═══ Given data

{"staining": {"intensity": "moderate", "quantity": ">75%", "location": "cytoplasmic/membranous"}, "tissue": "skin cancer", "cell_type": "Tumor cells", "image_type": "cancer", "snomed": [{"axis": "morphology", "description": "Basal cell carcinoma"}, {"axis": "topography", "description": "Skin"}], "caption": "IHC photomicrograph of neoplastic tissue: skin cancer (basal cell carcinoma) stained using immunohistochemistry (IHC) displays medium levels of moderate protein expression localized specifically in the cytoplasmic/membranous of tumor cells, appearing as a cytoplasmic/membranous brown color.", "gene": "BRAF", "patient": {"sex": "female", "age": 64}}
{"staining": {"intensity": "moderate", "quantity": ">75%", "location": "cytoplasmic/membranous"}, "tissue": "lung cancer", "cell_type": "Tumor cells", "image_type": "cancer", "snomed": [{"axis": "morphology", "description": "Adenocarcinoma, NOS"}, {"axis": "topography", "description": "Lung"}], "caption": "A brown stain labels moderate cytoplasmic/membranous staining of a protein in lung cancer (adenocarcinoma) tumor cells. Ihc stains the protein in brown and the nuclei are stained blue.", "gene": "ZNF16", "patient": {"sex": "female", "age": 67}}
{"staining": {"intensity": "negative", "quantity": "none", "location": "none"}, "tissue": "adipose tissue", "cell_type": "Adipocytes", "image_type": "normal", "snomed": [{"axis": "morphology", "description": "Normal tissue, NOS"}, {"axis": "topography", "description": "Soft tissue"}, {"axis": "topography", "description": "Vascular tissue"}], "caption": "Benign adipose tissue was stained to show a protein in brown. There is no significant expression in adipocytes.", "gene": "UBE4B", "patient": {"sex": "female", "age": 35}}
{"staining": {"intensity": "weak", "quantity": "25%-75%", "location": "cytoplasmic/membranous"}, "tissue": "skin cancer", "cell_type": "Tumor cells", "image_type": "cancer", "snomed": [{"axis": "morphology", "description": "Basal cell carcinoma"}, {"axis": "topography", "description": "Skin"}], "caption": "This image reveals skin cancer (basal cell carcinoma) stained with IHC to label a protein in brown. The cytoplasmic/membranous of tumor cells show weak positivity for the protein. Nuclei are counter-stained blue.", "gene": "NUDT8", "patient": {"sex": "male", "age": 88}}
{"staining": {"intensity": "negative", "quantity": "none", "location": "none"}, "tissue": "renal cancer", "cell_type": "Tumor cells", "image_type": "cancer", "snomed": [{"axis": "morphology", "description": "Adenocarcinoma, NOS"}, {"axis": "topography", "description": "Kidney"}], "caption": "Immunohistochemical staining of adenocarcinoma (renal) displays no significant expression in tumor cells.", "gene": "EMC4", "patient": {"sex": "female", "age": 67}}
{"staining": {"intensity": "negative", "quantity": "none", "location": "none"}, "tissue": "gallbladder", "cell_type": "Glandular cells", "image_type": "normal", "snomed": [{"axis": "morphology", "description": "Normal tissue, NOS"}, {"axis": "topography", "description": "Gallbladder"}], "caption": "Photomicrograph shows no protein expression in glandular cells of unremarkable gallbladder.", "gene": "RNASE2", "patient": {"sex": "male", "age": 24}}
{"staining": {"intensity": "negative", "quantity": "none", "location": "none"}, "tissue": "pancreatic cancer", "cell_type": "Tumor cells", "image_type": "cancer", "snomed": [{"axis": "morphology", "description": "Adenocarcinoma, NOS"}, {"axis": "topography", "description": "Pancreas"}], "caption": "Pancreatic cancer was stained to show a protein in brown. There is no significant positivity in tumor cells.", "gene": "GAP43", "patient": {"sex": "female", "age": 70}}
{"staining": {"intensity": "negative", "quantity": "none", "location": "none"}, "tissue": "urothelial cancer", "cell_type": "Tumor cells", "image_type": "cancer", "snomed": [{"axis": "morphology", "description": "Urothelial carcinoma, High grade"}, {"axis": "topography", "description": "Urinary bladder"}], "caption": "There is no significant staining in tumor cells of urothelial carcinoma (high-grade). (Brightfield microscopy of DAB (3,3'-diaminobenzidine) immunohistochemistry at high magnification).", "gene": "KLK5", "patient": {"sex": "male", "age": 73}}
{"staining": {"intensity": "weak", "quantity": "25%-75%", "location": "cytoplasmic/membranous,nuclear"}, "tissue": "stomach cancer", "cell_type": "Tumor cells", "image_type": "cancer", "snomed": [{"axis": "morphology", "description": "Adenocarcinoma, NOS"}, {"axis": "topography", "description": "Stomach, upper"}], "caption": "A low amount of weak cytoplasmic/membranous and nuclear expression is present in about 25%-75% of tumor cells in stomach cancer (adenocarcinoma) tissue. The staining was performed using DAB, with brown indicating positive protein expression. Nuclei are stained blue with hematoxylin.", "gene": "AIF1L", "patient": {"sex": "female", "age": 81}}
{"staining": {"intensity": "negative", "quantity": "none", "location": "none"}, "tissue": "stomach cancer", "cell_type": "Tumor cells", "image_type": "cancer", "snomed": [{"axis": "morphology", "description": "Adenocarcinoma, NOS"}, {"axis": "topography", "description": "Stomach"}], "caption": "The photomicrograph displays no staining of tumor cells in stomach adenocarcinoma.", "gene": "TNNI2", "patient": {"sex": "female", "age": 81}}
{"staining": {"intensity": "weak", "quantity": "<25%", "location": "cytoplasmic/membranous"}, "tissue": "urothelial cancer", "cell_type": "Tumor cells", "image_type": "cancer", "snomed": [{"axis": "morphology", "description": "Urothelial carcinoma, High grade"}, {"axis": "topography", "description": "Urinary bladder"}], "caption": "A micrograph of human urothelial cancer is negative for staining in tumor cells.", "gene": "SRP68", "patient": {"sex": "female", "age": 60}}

══════

## Task instructions
Write out a word-for-word copy of every entry above.

## Result for this task
{"staining": {"intensity": "moderate", "quantity": ">75%", "location": "cytoplasmic/membranous"}, "tissue": "skin cancer", "cell_type": "Tumor cells", "image_type": "cancer", "snomed": [{"axis": "morphology", "description": "Basal cell carcinoma"}, {"axis": "topography", "description": "Skin"}], "caption": "IHC photomicrograph of neoplastic tissue: skin cancer (basal cell carcinoma) stained using immunohistochemistry (IHC) displays medium levels of moderate protein expression localized specifically in the cytoplasmic/membranous of tumor cells, appearing as a cytoplasmic/membranous brown color.", "gene": "BRAF", "patient": {"sex": "female", "age": 64}}
{"staining": {"intensity": "moderate", "quantity": ">75%", "location": "cytoplasmic/membranous"}, "tissue": "lung cancer", "cell_type": "Tumor cells", "image_type": "cancer", "snomed": [{"axis": "morphology", "description": "Adenocarcinoma, NOS"}, {"axis": "topography", "description": "Lung"}], "caption": "A brown stain labels moderate cytoplasmic/membranous staining of a protein in lung cancer (adenocarcinoma) tumor cells. Ihc stains the protein in brown and the nuclei are stained blue.", "gene": "ZNF16", "patient": {"sex": "female", "age": 67}}
{"staining": {"intensity": "negative", "quantity": "none", "location": "none"}, "tissue": "adipose tissue", "cell_type": "Adipocytes", "image_type": "normal", "snomed": [{"axis": "morphology", "description": "Normal tissue, NOS"}, {"axis": "topography", "description": "Soft tissue"}, {"axis": "topography", "description": "Vascular tissue"}], "caption": "Benign adipose tissue was stained to show a protein in brown. There is no significant expression in adipocytes.", "gene": "UBE4B", "patient": {"sex": "female", "age": 35}}
{"staining": {"intensity": "weak", "quantity": "25%-75%", "location": "cytoplasmic/membranous"}, "tissue": "skin cancer", "cell_type": "Tumor cells", "image_type": "cancer", "snomed": [{"axis": "morphology", "description": "Basal cell carcinoma"}, {"axis": "topography", "description": "Skin"}], "caption": "This image reveals skin cancer (basal cell carcinoma) stained with IHC to label a protein in brown. The cytoplasmic/membranous of tumor cells show weak positivity for the protein. Nuclei are counter-stained blue.", "gene": "NUDT8", "patient": {"sex": "male", "age": 88}}
{"staining": {"intensity": "negative", "quantity": "none", "location": "none"}, "tissue": "renal cancer", "cell_type": "Tumor cells", "image_type": "cancer", "snomed": [{"axis": "morphology", "description": "Adenocarcinoma, NOS"}, {"axis": "topography", "description": "Kidney"}], "caption": "Immunohistochemical staining of adenocarcinoma (renal) displays no significant expression in tumor cells.", "gene": "EMC4", "patient": {"sex": "female", "age": 67}}
{"staining": {"intensity": "negative", "quantity": "none", "location": "none"}, "tissue": "gallbladder", "cell_type": "Glandular cells", "image_type": "normal", "snomed": [{"axis": "morphology", "description": "Normal tissue, NOS"}, {"axis": "topography", "description": "Gallbladder"}], "caption": "Photomicrograph shows no protein expression in glandular cells of unremarkable gallbladder.", "gene": "RNASE2", "patient": {"sex": "male", "age": 24}}
{"staining": {"intensity": "negative", "quantity": "none", "location": "none"}, "tissue": "pancreatic cancer", "cell_type": "Tumor cells", "image_type": "cancer", "snomed": [{"axis": "morphology", "description": "Adenocarcinoma, NOS"}, {"axis": "topography", "description": "Pancreas"}], "caption": "Pancreatic cancer was stained to show a protein in brown. There is no significant positivity in tumor cells.", "gene": "GAP43", "patient": {"sex": "female", "age": 70}}
{"staining": {"intensity": "negative", "quantity": "none", "location": "none"}, "tissue": "urothelial cancer", "cell_type": "Tumor cells", "image_type": "cancer", "snomed": [{"axis": "morphology", "description": "Urothelial carcinoma, High grade"}, {"axis": "topography", "description": "Urinary bladder"}], "caption": "There is no significant staining in tumor cells of urothelial carcinoma (high-grade). (Brightfield microscopy of DAB (3,3'-diaminobenzidine) immunohistochemistry at high magnification).", "gene": "KLK5", "patient": {"sex": "male", "age": 73}}
{"staining": {"intensity": "weak", "quantity": "25%-75%", "location": "cytoplasmic/membranous,nuclear"}, "tissue": "stomach cancer", "cell_type": "Tumor cells", "image_type": "cancer", "snomed": [{"axis": "morphology", "description": "Adenocarcinoma, NOS"}, {"axis": "topography", "description": "Stomach, upper"}], "caption": "A low amount of weak cytoplasmic/membranous and nuclear expression is present in about 25%-75% of tumor cells in stomach cancer (adenocarcinoma) tissue. The staining was performed using DAB, with brown indicating positive protein expression. Nuclei are stained blue with hematoxylin.", "gene": "AIF1L", "patient": {"sex": "female", "age": 81}}
{"staining": {"intensity": "negative", "quantity": "none", "location": "none"}, "tissue": "stomach cancer", "cell_type": "Tumor cells", "image_type": "cancer", "snomed": [{"axis": "morphology", "description": "Adenocarcinoma, NOS"}, {"axis": "topography", "description": "Stomach"}], "caption": "The photomicrograph displays no staining of tumor cells in stomach adenocarcinoma.", "gene": "TNNI2", "patient": {"sex": "female", "age": 81}}
{"staining": {"intensity": "weak", "quantity": "<25%", "location": "cytoplasmic/membranous"}, "tissue": "urothelial cancer", "cell_type": "Tumor cells", "image_type": "cancer", "snomed": [{"axis": "morphology", "description": "Urothelial carcinoma, High grade"}, {"axis": "topography", "description": "Urinary bladder"}], "caption": "A micrograph of human urothelial cancer is negative for staining in tumor cells.", "gene": "SRP68", "patient": {"sex": "female", "age": 60}}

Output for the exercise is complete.